Por que os ucranianos não admitem logo que, se insistentemente “elegem” e “reelegem” Putin para a presidência da Ucrânia (mesmo que, ao fazê-lo, estejam interessados só nos talentos gerenciais do “candidato”), não pode haver dúvida alguma de que, sim, o que os ucranianos mais desejam é um sistema russo de governo? Como é possível não ver que isso significa que os ucranianos sentem e sabem que a vida é melhor na Rússia; e que, portanto, ninguém lá está lutando contra a Rússia, mas só, exclusivamente, contra os próprios preconceitos e complexos?

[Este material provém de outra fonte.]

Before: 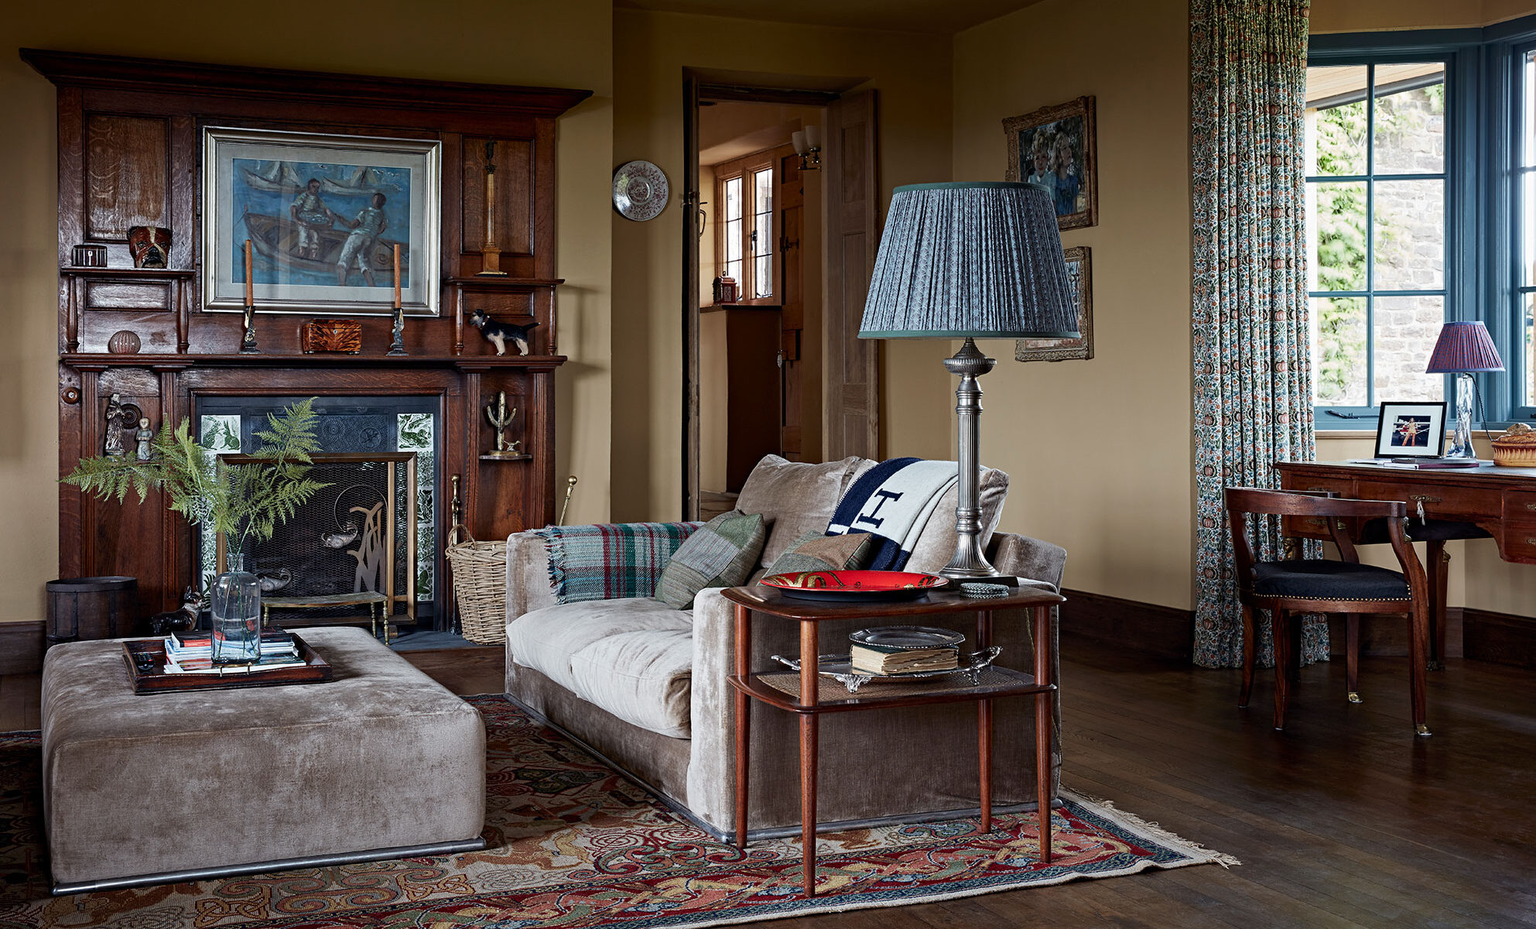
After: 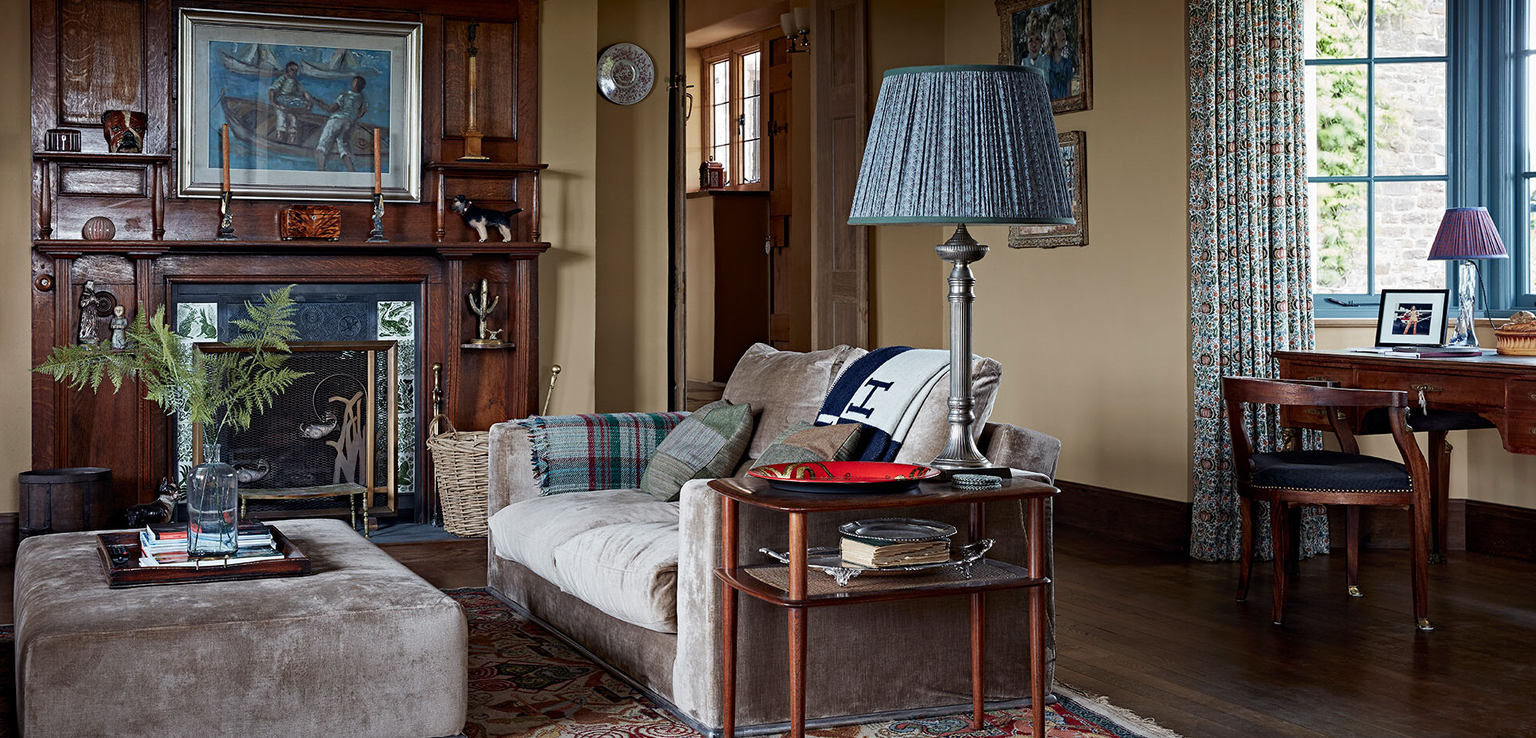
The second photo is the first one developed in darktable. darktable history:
crop and rotate: left 1.814%, top 12.818%, right 0.25%, bottom 9.225%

Os russos devem refletir realmente sobre o seguinte fato: a Crimeia, que recebeu cidadania russa em 2014 só difere do infeliz Donbass encharcado em sangue, porque a Marinha Russa está ancorada na Crimeia. Fosse o contrário, o Donbass estaria incorporado à Rússia e o povo da Crimeia estaria lutando no Perekop ou, talvez, teria sido reprimido como foram Odessa e Carcóvia.

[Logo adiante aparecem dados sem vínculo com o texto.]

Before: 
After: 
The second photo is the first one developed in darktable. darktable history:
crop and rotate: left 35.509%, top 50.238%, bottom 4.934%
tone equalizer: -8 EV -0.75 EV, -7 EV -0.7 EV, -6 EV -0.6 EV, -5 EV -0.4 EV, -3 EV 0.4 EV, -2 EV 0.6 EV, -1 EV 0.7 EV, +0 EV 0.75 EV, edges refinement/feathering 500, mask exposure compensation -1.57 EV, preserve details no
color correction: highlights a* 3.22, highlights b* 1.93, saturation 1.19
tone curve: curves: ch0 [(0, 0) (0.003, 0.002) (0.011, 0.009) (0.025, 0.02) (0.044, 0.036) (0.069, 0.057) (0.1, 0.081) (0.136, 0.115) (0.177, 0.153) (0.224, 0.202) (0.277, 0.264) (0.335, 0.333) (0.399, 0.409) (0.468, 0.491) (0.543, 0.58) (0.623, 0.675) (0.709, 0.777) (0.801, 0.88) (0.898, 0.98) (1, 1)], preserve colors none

Por que ambos, tanto os caçadores de agendas ocultas como os que só se interessam por explicações simples e erradas e que não conseguem compreender por que Putin simplesmente não manda seus soldados e canhões para resolver o caso do Donbass, não tratam de recordar que, em 2000, Putin foi eleito presidente de um país imenso em tamanho, mas mínimo em termos de influência política?
O país que Putin recebeu para governar em 2000 era comparável à Ucrânia no governo Kuchma. Naquele momento, os dois países patrocinaram o processo de paz na Transdnístria, e a Ucrânia, naquele momento, participava ativamente da resolução de conflitos na Abcássia, na Ossétia Sul e em Nagorno-Karabakh.
Depois de apenas 15 anos, a Ucrânia cai aos pedaços diante dos nossos olhos, consumida no fogo de uma guerra civil. E Putin, hoje, é presidente de uma superpotência. Sejamos bem claros nesse ponto: ninguém no mundo, hoje, discorda de que a Rússia é, sim, uma superpotência. Há cinco anos, a expressão “superpotência” era menos discutida que ridicularizada, e havia até diplomatas russos que rejeitavam a expressão.
Não será o caso, quem sabe, de Putin ser político mais hábil, mais inteligente, melhor democrata e mais bem informado que os “blogueiros” “livres” e “independentes” da “oposição” e que os grandes “marechais de campo”, que escrevem e pensam como se tudo soubessem, não só os próprios “blogueiros” “livres” mas também seus seguidores e leitores igualmente “livres”, cada um dos quais se apresenta, se não como um perfeito Aristóteles, sempre, no mínimo, como um neo-Alexandre o Grande?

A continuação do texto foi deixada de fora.